We feel that an HSE Inspector will make a judgment within the first 10 minutes, if not sooner on arrival to the site. So, make sure that you are meeting H&S legislation. Are you undertaking regular monitoring to check compliance? Do your staff know what to do when an Inspector calls? We call the first hour that an Inspector is on site as the “golden hour” as lots can go wrong or right in this hour.
Tips
- Make sure that you have a plan in place.
- If the Inspector’s visit is as a result of an accident, ensure you and your staff know your rights. If being asked for information or being questioned. Always ask the question “Do I have to consent to this?”
- We would recommend involving legal personnel very early on with more serious accidents than you may have previously, as you want to keep the involvement of the HSE to a minimum to keep the costs down.
- Ensure that whoever escorts or assists the HSE Inspector with any part of their visit, is fully familiar with your systems, procedures etc – otherwise you will be paying per hour for the Inspector to become familiar with them!
- Best Tip (in our opinion) is to ensure that our Emergency Call out card is available to all those who require it. We have attached this as a separate document for you to print/distribute as necessary. Please note that the Consultant mobiles are provided for emergency use only and should not be made available for general use.
*A material breach is defined as where you have broken a health and safety law and the Inspector judges this is serious enough for them to notify you in writing.
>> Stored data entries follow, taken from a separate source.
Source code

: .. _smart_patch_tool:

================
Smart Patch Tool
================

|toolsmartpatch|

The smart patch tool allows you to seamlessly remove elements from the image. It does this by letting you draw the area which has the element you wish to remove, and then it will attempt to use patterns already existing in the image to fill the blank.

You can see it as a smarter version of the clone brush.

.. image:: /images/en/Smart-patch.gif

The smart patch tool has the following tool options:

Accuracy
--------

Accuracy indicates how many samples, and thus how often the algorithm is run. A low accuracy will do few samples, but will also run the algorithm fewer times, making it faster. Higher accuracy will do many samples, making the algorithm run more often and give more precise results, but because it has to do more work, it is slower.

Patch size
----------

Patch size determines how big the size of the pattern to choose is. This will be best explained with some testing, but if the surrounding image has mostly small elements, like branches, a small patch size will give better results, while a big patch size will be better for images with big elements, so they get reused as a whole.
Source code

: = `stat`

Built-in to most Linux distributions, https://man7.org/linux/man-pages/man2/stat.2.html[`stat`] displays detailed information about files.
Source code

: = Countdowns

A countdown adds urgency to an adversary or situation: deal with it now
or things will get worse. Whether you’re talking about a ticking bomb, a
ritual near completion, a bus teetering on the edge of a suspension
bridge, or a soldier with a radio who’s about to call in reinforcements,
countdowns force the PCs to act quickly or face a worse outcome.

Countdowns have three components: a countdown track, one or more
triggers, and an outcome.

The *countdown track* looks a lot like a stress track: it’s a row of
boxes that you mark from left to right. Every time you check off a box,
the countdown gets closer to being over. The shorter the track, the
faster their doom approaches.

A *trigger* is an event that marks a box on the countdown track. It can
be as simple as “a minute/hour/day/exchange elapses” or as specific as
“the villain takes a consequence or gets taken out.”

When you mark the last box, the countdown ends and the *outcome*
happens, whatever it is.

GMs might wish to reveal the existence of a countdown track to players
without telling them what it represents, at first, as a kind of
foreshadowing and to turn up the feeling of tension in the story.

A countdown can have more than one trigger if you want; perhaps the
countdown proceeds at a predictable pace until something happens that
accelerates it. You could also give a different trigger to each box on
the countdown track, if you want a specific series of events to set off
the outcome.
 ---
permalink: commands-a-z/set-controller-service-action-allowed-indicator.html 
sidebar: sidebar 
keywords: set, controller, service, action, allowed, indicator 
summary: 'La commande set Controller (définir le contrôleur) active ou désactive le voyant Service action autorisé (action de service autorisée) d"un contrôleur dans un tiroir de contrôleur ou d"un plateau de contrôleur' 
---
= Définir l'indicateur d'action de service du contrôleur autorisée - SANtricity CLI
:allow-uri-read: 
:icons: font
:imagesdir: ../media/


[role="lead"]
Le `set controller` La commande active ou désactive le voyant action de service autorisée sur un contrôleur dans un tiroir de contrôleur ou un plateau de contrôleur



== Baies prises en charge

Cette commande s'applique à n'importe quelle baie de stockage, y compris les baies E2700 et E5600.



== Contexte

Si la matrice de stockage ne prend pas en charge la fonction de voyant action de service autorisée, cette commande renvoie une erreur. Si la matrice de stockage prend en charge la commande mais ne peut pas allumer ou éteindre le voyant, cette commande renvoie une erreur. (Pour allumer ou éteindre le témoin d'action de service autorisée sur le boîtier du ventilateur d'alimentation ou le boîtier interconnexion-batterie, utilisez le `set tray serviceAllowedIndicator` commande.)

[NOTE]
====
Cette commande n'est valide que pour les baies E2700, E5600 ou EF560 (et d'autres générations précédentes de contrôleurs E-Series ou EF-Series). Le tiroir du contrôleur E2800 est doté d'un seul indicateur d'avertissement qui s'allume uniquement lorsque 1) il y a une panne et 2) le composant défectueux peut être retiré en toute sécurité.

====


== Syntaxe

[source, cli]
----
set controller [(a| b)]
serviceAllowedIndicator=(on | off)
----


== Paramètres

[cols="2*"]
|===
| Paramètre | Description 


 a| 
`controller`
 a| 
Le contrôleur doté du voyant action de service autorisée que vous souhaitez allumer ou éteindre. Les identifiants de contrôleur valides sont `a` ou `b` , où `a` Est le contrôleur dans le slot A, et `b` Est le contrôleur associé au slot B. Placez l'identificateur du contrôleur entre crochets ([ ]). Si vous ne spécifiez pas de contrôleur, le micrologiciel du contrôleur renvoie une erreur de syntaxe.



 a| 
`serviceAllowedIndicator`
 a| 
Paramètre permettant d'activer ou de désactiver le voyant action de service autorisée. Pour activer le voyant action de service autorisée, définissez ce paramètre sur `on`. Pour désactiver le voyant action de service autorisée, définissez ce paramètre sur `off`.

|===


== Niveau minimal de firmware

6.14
For example a material breach would be not providing guards or effective safety devices to prevent access to dangerous parts of machinery.
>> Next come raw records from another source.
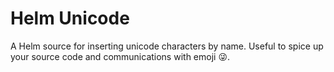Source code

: * Helm Unicode
A Helm source for inserting unicode characters by name. Useful to
spice up your source code and communications with emoji 😜.
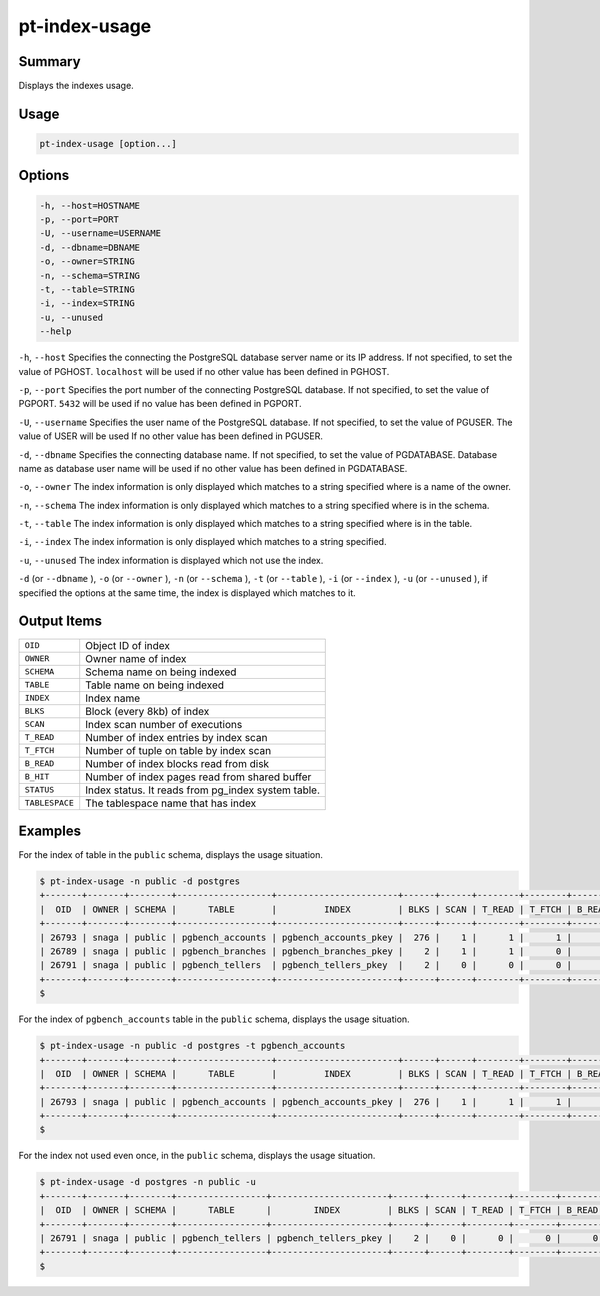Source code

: 
pt-index-usage
==============

Summary
-------

Displays the indexes usage.


Usage
-----

.. code-block:: none

   pt-index-usage [option...]

Options
-------

.. code-block:: none

  -h, --host=HOSTNAME
  -p, --port=PORT
  -U, --username=USERNAME
  -d, --dbname=DBNAME
  -o, --owner=STRING
  -n, --schema=STRING
  -t, --table=STRING
  -i, --index=STRING
  -u, --unused
  --help

``-h``, ``--host`` Specifies the connecting the PostgreSQL database server name or its IP address. If not specified, to set the value of PGHOST. ``localhost`` will be used if no other value has been defined in PGHOST.

``-p``, ``--port`` Specifies the port number of the connecting PostgreSQL database. If not specified, to set the value of PGPORT. ``5432`` will be used if no value has been defined in PGPORT.

``-U``, ``--username`` Specifies the user name of the PostgreSQL database. If not specified, to set the value of PGUSER. The value of USER will be used If no other value has been defined in PGUSER.

``-d``, ``--dbname`` Specifies the connecting database name. If not specified, to set the value of PGDATABASE. Database name as database user name will be used if no other value has been defined in PGDATABASE.

``-o``, ``--owner`` The index information is only displayed which matches to a string specified where is a name of the owner.

``-n``, ``--schema`` The index information is only displayed which matches to a string specified where is in the schema.

``-t``, ``--table`` The index information is only displayed which matches to a string specified where is in the table.

``-i``, ``--index`` The index information is only displayed which matches to a string specified.

``-u``, ``--unused`` The index information is displayed which not use the index.

``-d`` (or ``--dbname`` ), ``-o`` (or ``--owner`` ),  ``-n`` (or ``--schema`` ), ``-t`` (or ``--table`` ), ``-i`` (or ``--index`` ), ``-u`` (or ``--unused`` ), if specified the options at the same time, the index is displayed which matches to it.


Output Items
------------

.. csv-table::

   ``OID``, Object ID of index
   ``OWNER``, Owner name of index
   ``SCHEMA``, Schema name on being indexed
   ``TABLE``, Table name on being indexed
   ``INDEX``, Index name
   ``BLKS``, Block (every 8kb) of index
   ``SCAN``, Index scan number of executions
   ``T_READ``, Number of index entries by index scan
   ``T_FTCH``, Number of tuple on table by index scan
   ``B_READ``, Number of index blocks read from disk
   ``B_HIT``, Number of index pages read from shared buffer
   ``STATUS``, Index status. It reads from pg_index system table.
   ``TABLESPACE``, The tablespace name that has index

Examples
--------

For the index of table in the ``public`` schema, displays the usage situation.

.. code-block:: none

   $ pt-index-usage -n public -d postgres
   +-------+-------+--------+------------------+-----------------------+------+------+--------+--------+--------+-------+--------+------------+
   |  OID  | OWNER | SCHEMA |      TABLE       |         INDEX         | BLKS | SCAN | T_READ | T_FTCH | B_READ | B_HIT | STATUS | TABLESPACE |
   +-------+-------+--------+------------------+-----------------------+------+------+--------+--------+--------+-------+--------+------------+
   | 26793 | snaga | public | pgbench_accounts | pgbench_accounts_pkey |  276 |    1 |      1 |      1 |      4 |     0 |        | spc1       |
   | 26789 | snaga | public | pgbench_branches | pgbench_branches_pkey |    2 |    1 |      1 |      0 |      2 |     0 |        | pg_default |
   | 26791 | snaga | public | pgbench_tellers  | pgbench_tellers_pkey  |    2 |    0 |      0 |      0 |      0 |     0 |        | pg_default |
   +-------+-------+--------+------------------+-----------------------+------+------+--------+--------+--------+-------+--------+------------+
   $ 

For the index of ``pgbench_accounts`` table in the ``public`` schema, displays the usage situation.

.. code-block:: none

   $ pt-index-usage -n public -d postgres -t pgbench_accounts
   +-------+-------+--------+------------------+-----------------------+------+------+--------+--------+--------+-------+--------+------------+
   |  OID  | OWNER | SCHEMA |      TABLE       |         INDEX         | BLKS | SCAN | T_READ | T_FTCH | B_READ | B_HIT | STATUS | TABLESPACE |
   +-------+-------+--------+------------------+-----------------------+------+------+--------+--------+--------+-------+--------+------------+
   | 26793 | snaga | public | pgbench_accounts | pgbench_accounts_pkey |  276 |    1 |      1 |      1 |      4 |     0 |        | spc1       |
   +-------+-------+--------+------------------+-----------------------+------+------+--------+--------+--------+-------+--------+------------+
   $

For the index not used even once, in the ``public`` schema, displays the usage situation.

.. code-block:: none

   $ pt-index-usage -d postgres -n public -u
   +-------+-------+--------+-----------------+----------------------+------+------+--------+--------+--------+-------+--------+------------+
   |  OID  | OWNER | SCHEMA |      TABLE      |        INDEX         | BLKS | SCAN | T_READ | T_FTCH | B_READ | B_HIT | STATUS | TABLESPACE |
   +-------+-------+--------+-----------------+----------------------+------+------+--------+--------+--------+-------+--------+------------+
   | 26791 | snaga | public | pgbench_tellers | pgbench_tellers_pkey |    2 |    0 |      0 |      0 |      0 |     0 |        | pg_default |
   +-------+-------+--------+-----------------+----------------------+------+------+--------+--------+--------+-------+--------+------------+
   $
If you want to read more on why it is being introduced and other questions, then the short guidance can be found here – http://www.hse.gov.uk/pubns/hse48.pdf
As some of you may also be aware you can now follow us on Twitter, where we post the most up to the minute news and stories. You will also be able to find news on our website and via your secure web area.
Should you require any further assistance or advice with the above then please do not hesitate to contact us. If you have any questions that aren’t answered above then please let us know and we will come back to you or add to this page.
Further Questions from our Clients
Is it possible to pass on costs incurred from the HSE to our Contractors/Sub-Contractors involved?
The HSE will be able (and very likely will) go after the Contractors as well. For example on a Construction site, if the HSE find a material breach that is a breach by numerous Contractors they will go after all the Contractors not just the Principal Contractor. You will not be able to impose your fine on your Contractor. I have included the extract from the guidelines below to further assist.
“Material breaches involving multiple dutyholders
Where more than one dutyholder is responsible for a material breach, the inspector will apportion the time spent inspecting, investigating, or enforcing the breach, to the extent that the work done is reasonably attributable, to each dutyholder. The division of the overall time will be in accordance with the time spent regulating the material breach each has made.
In some circumstances, this will involve a dutyholder paying a fee for regulatory work done with the employees of another dutyholder. For example where the employees of one dutyholder are witnesses to a breach by another dutyholder, the dutyholder in breach will pay the fee, not the employer of the witnesses.
In some instances it may be that one dutyholder is in material breach while others are not. In these cases, only the costs that can be reasonably attributed to the dutyholder who is in material breach will be recovered. The other dutyholders will not be charged a fee.”